With respect to outage recovery, combining inverter-based storage and generation may be more effective than baseload at performing a black start, since spinning masses would not need to be synchronized, though we lack practical examples of restarting with very low spinning mass. As Amory Lovins recently wrote, nuclear plant performance restarting after the 2003 Northeast Blackout was abysmal – it took weeks to get them back online to full capacity.
The other element of transition is distribution system resilience as grids increasingly rely on distributed, small-scale devices to provide services that complement centralized, utility-scale generation and contribute to a smarter, more connected, and more automated distribution system. Connected devices are helpful in identifying and isolating threats on the grid while preventing cascading failures and improving restoration, but may open up the system to more widespread cyberattacks. Local generation can add resilience to natural events – the Borrego Springs microgrid pilot in SDG&E’s territory allows a remote community to disconnect from the larger grid and maintain critical services during wildfire and high wind seasons which threaten a critical transmission line from generation closer to load centers the coast.
Lessons for policymakers
Resilience centers on withstanding and recovering from high-impact events. Policymakers can largely trust the existing reliability apparatus to cover resilience related to the bulk power grid. In particular, NERC already provides standards for cyber security, and NERC’s Essential Reliability Services Working Group is working to quantify the services needed to maintain and improve reliability and resilience.

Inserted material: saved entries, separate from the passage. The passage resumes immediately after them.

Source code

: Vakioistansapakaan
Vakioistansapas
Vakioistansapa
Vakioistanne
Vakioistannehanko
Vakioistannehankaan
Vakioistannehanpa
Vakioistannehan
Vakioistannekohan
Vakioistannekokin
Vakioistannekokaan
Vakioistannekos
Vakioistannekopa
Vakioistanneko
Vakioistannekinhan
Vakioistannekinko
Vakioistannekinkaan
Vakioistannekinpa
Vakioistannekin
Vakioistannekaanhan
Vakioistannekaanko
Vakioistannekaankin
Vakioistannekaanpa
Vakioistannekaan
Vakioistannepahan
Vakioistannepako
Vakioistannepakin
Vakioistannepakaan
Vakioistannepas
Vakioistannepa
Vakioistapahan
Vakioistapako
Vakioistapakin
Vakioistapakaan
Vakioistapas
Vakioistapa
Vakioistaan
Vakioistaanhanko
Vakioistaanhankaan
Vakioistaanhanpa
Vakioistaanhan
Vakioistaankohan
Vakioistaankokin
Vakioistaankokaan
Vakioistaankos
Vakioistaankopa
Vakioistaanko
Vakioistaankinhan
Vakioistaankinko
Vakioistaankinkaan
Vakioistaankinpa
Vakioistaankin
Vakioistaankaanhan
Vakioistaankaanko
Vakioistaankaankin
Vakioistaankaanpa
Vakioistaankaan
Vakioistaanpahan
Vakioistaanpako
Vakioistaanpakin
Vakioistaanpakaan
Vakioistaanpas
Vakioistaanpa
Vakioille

Still, NERC covers only the bulk electricity system. Restoring the distribution grid requires and implicates other infrastructure, like gasoline delivery and roads for delivery trucks, while critical service providers also rely on electricity service. Disaster preparedness is something utilities and their regulators take seriously – but creating a cross-agency planning process could help improve and align agencies responding to threats.
Instead of duplicating NERC’s efforts, state policymakers can focus on grid modernization to deliver a resilient and flexible last mile of customer delivery. Knowing what they’re paying for is crucial to adopting cost-effective resilience assessments that balance cost and disaster preparedness. To ensure cost-effective resilience, policymakers should develop resilience metrics for the distribution system tied to measurable outcomes, starting from Resilience Analysis Process work already performed by Sandia National Labs (SNL). SNL’s seven-step process develops and routinely updates resilience metrics in light of new modeling and actual system disruptions.
Source: Sandia National Labs
“Getting the most out of grid modernization” is a five step framework from America’s Power Plan to help policymakers turn metrics into action and hold utilities accountable for delivering resilience and other customer value.
All of this takes place in the context of a dramatic energy transition with more connected distributed devices and variable fuel-free generators. When assessing the cost and reliability of future high-renewables systems, resilience attributes and metrics can begin figuring into the mix if they go beyond reliability once they’re developed. Where benefits are identified, they should be incorporated into plans, and where gaps are found, utilities and other market makers should identify technology-neutral system attributes such as flexibility to shore up resilience.